=== Source data ===
• • •

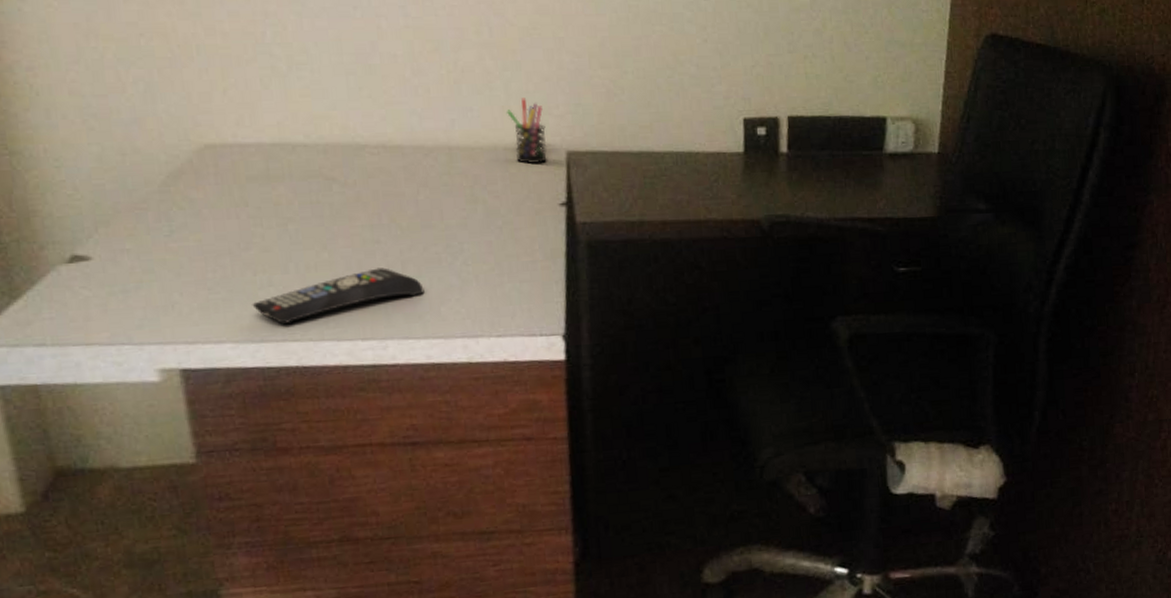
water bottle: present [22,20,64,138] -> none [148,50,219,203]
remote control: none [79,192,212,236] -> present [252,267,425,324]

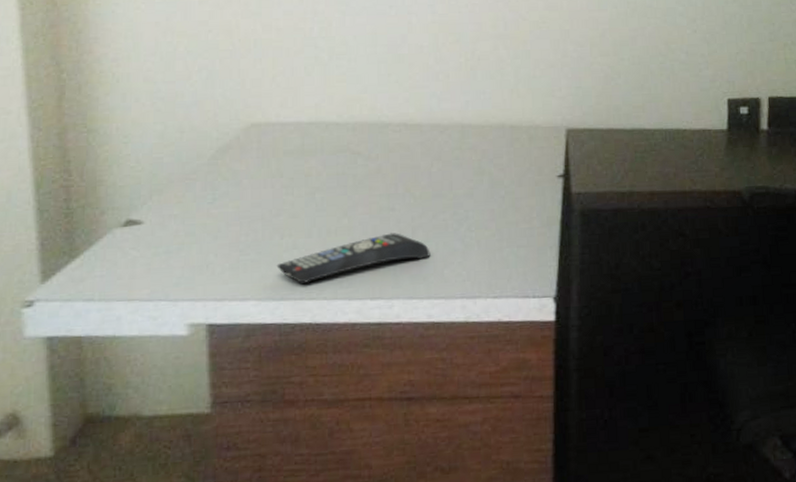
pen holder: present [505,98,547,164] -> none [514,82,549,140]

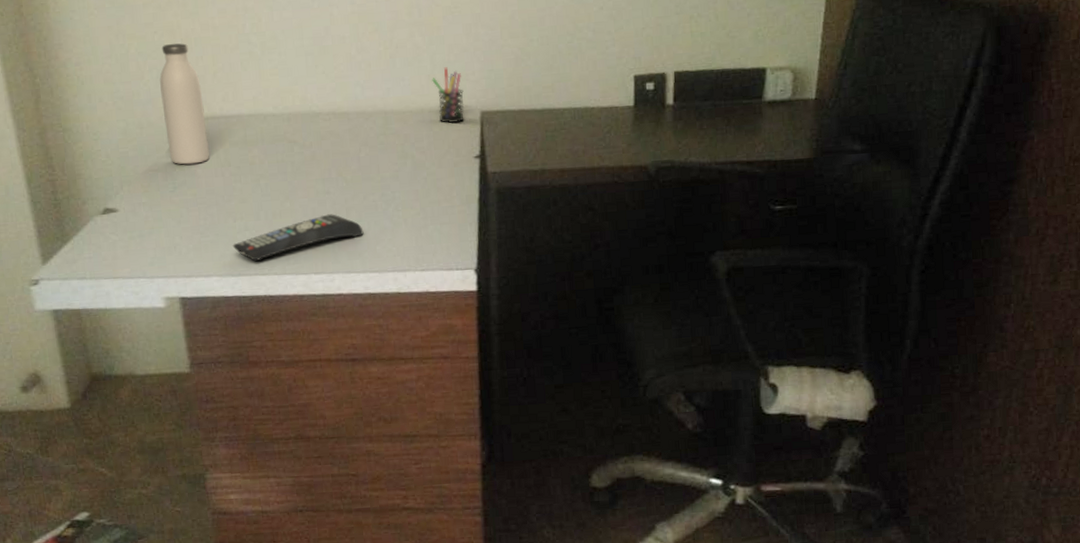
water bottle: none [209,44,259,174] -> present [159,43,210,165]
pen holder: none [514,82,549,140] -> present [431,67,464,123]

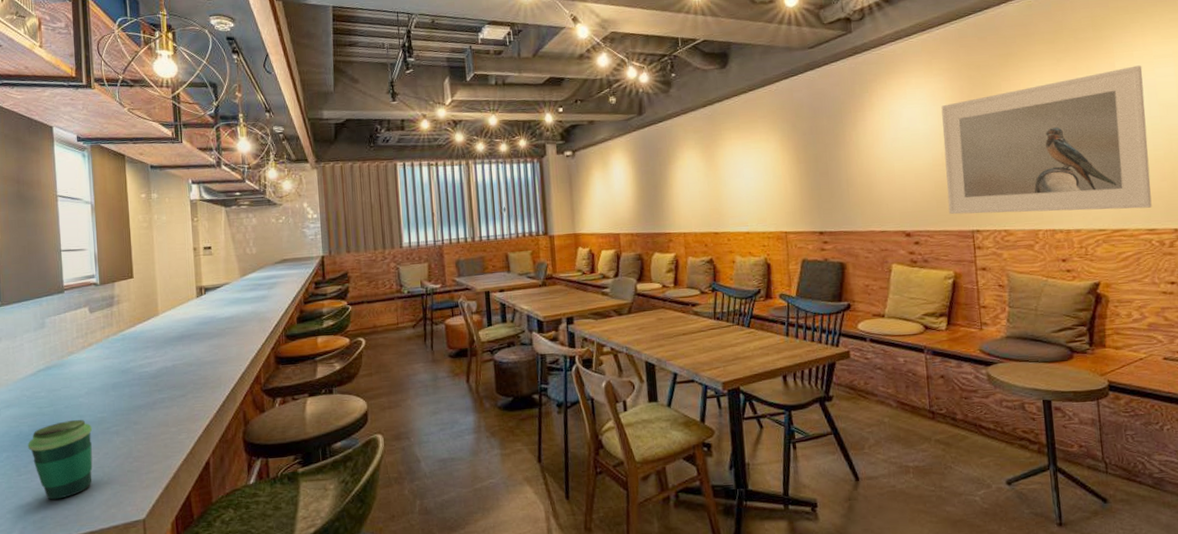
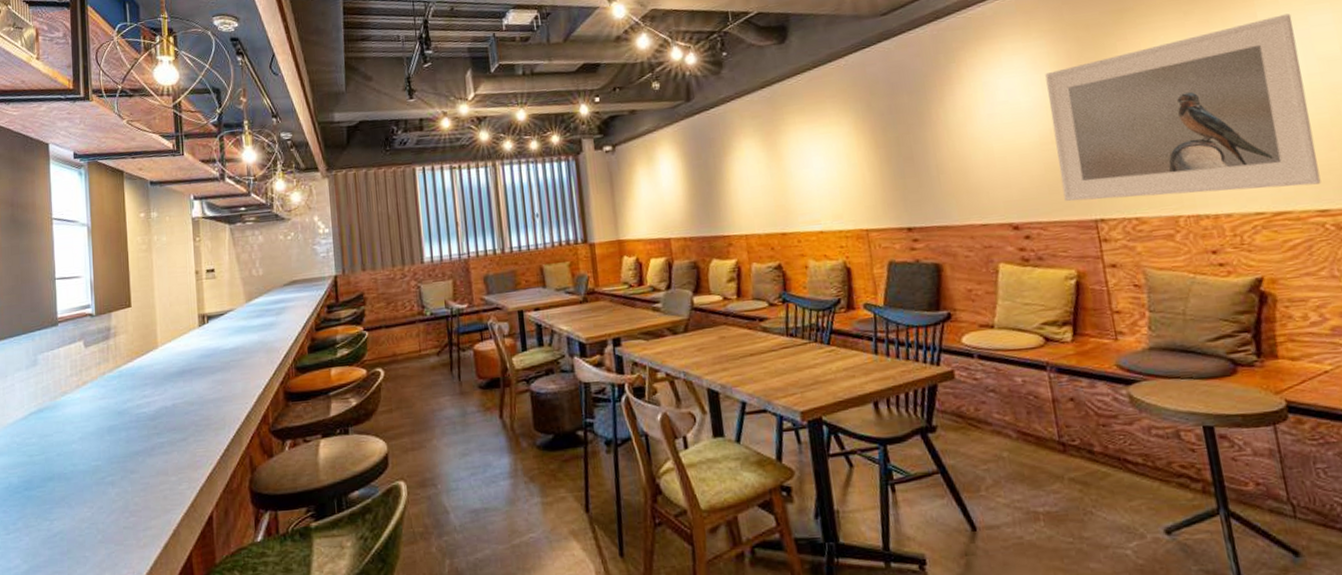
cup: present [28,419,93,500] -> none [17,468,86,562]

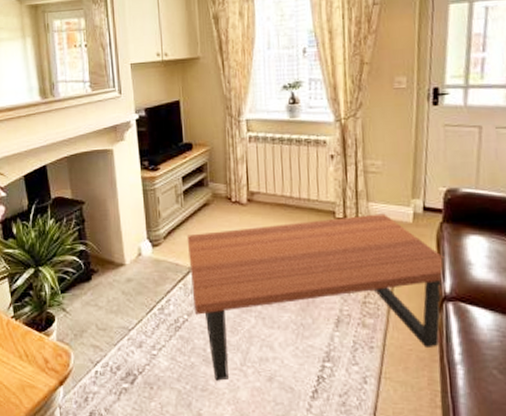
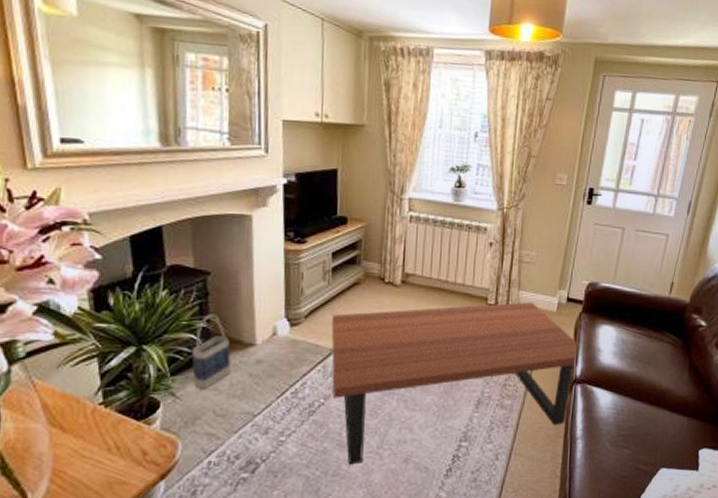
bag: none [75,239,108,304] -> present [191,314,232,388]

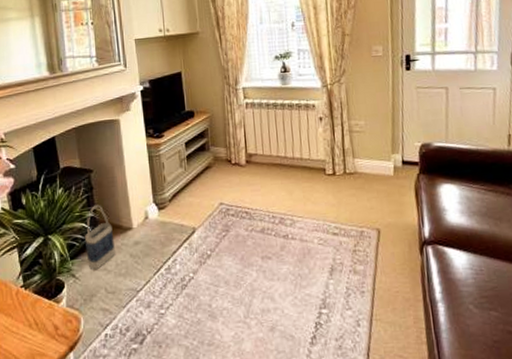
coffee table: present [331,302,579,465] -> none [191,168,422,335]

• • •

=== Task to carry out ===
Would you copy all the material exactly, dropping the pictures?

=== Output ===
water bottle: present [22,20,64,138] -> none [148,50,219,203]
remote control: none [79,192,212,236] -> present [252,267,425,324]

pen holder: present [505,98,547,164] -> none [514,82,549,140]

water bottle: none [209,44,259,174] -> present [159,43,210,165]
pen holder: none [514,82,549,140] -> present [431,67,464,123]

cup: present [28,419,93,500] -> none [17,468,86,562]

bag: none [75,239,108,304] -> present [191,314,232,388]

coffee table: present [331,302,579,465] -> none [191,168,422,335]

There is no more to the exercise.